UPDATE (12:06 p.m.): Thanks to the indispensable Instapundit.com, we have just learned that João Varela was replaced as his party’s “caretaker leader” late last week. The question remains why he was ignored as long as he was Pim Fortuyn’s number two and heir presumptive.
Never mind if you don’t read Dutch. This article in the Netherlands newspaper NRC Handelsblad comes with a picture worth at least a thousand translated words. It’s evidently a profile (I don’t read Dutch either) of João Varela, who at the time of publication was number two on the electoral list headed by Pim Fortuyn. After the sociologist-turned-politician was murdered last week, Varela moved to the top of that list for today’s elections.
Why should any of this matter? Because, in the words of David Warren, Varela is “the first black man ever to be presented as a candidate for the prime ministry of a European state. And it is widely thought that the good Queen Beatrix will feel obliged to create a constitutional crisis by refusing to have tea with him … on the grounds that his party is ‘racist.'”
You may wonder why I’ve linked to a Dutch paper and a Canadian website to introduce this topic. It’s not in order to seem cosmopolitan. Go ahead and do a Google search on Varela and see what you come up with. The first I ever heard of the man was from our friend Mark Steyn, another Canadian, writing in Britain’s online Telegraph.

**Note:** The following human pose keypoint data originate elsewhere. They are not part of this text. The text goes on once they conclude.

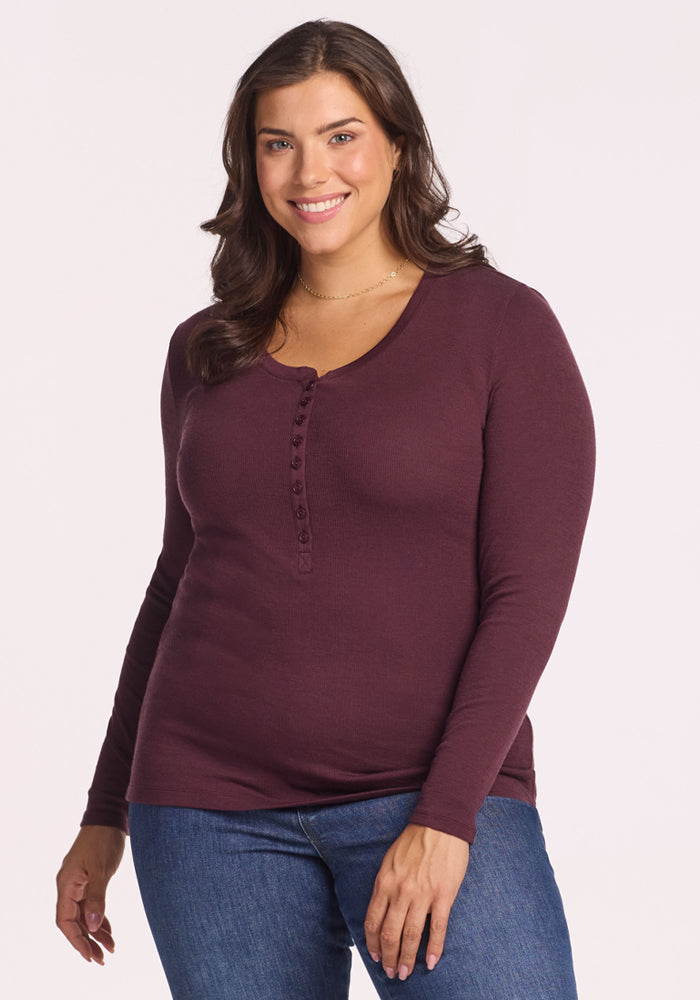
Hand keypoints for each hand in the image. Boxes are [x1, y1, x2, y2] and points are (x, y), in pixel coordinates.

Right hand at [56, 825, 125, 963]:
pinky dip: (100, 919)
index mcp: (67, 885)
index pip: (65, 921)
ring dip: (96, 932)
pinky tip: (108, 931)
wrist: (109, 817)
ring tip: (111, 949)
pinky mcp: (90, 881)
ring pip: (85, 916)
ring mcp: (80, 884)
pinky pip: (92, 906)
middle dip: (87, 942)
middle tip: (102, 958)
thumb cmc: (103, 839)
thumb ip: (97, 897)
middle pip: (74, 922)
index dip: (76, 940)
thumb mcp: (101, 869)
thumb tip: (93, 926)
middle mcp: (70, 887)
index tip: (90, 955)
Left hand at [363, 822, 469, 980]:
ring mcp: (423, 894)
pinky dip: (434, 948)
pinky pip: (438, 928)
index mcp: (385, 882)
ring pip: (412, 935)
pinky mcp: (443, 895)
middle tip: (391, 972)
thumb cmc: (414, 840)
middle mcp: (401, 891)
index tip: (375, 957)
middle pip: (391, 933)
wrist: (440, 824)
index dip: (372, 943)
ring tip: (406, 973)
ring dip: (408, 958)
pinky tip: (431, 962)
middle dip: (389, 957)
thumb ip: (385, 885)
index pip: (373, 921)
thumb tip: (381, 910)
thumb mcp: (389, 860)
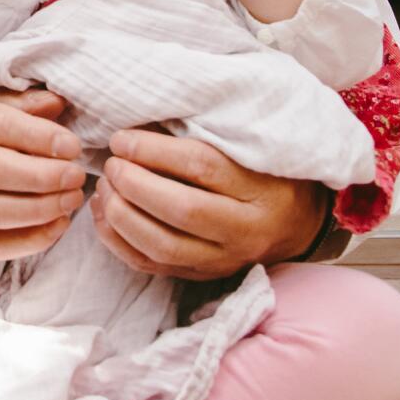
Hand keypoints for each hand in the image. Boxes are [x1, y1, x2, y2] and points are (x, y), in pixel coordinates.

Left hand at [90, 128, 324, 278]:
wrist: (297, 225)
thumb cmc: (264, 173)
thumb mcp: (248, 149)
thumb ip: (202, 136)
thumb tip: (139, 123)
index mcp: (260, 189)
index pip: (200, 166)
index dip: (153, 150)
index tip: (121, 139)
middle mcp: (245, 230)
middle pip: (181, 209)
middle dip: (134, 184)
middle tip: (111, 164)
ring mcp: (223, 260)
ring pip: (163, 246)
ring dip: (121, 216)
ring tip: (104, 188)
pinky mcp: (202, 276)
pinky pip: (152, 266)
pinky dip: (118, 242)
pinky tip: (103, 215)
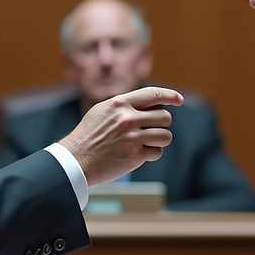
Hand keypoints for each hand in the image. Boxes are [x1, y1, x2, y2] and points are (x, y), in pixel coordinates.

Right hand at [58, 87, 183, 185]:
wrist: (75, 160)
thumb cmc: (88, 136)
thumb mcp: (102, 111)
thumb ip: (124, 105)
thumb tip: (150, 102)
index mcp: (119, 104)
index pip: (153, 94)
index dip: (170, 96)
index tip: (179, 100)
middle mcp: (127, 118)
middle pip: (164, 117)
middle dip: (161, 124)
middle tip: (149, 130)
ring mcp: (132, 137)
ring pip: (165, 135)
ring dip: (159, 140)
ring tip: (145, 142)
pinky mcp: (135, 155)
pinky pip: (157, 152)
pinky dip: (151, 153)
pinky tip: (138, 154)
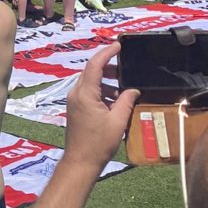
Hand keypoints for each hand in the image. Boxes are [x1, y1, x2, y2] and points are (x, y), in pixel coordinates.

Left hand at [63, 43, 138, 172]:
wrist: (81, 161)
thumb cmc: (99, 143)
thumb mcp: (117, 121)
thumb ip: (126, 102)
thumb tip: (133, 90)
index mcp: (85, 93)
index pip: (95, 65)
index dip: (107, 53)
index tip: (118, 45)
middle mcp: (76, 93)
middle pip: (91, 72)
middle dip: (108, 67)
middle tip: (126, 68)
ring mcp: (74, 101)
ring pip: (90, 82)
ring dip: (106, 82)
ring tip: (124, 87)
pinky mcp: (75, 108)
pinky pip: (88, 92)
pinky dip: (101, 92)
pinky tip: (115, 100)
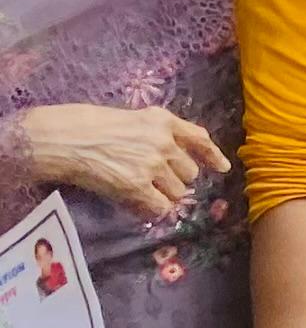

When I read Steyn’s characteristically witty and scathing column, I was sure that his reference to Varela and the Queen was a wisecrack. Could I have missed a story so big? I ran a search on the paper of record and came up with nothing but this, published last Wednesday. You have to read down to the 16th paragraph to get the story:
“Mr. Fortuyn’s death has already had a range of unexpected consequences. Among them is that his party’s ostensible new leader, João Varela, Mr. Fortuyn’s chief deputy, is a black immigrant from the Cape Verde islands, off the coast of West Africa. Mr. Varela, 27, is a successful businessman in Rotterdam.
“He was invited to join the party, a friend said, because Mr. Fortuyn had become outraged at being called a racist every time he demanded that new immigration to the crowded Netherlands be stopped. Another party candidate is Moroccan-born.”
The implication is clear: Varela is a token, and so is the Moroccan. All this on the authority of “a friend.” Never mind that tokens rarely get the top job. Would the New York Times give such short shrift to a black “first” — let alone patronize him in this way — were he not the candidate of a right-wing party?
You don’t have to approve of Fortuyn and his followers to recognize an obvious news story. The Times itself leapt at the “gay-bald-rightist” angle in its first piece on the professor last March. Yesterday the paper’s op-ed page ran a nuanced obituary acknowledging that Fortuyn’s “politics were not easily categorized.”
So why the near-black out on Varela? Presumably the Times and the rest of the U.S. press decided that his candidacy was just a publicity stunt; but if that’s their standard, there are plenty of American politicians they ought to spend much less ink and air time on.
It hardly matters, of course. There can’t be many voters in the Netherlands who rely on American papers to inform their decisions. And if Varela wins, or even does better than the “up to 20 percent” predicted for him, his picture will be all over our front pages tomorrow morning.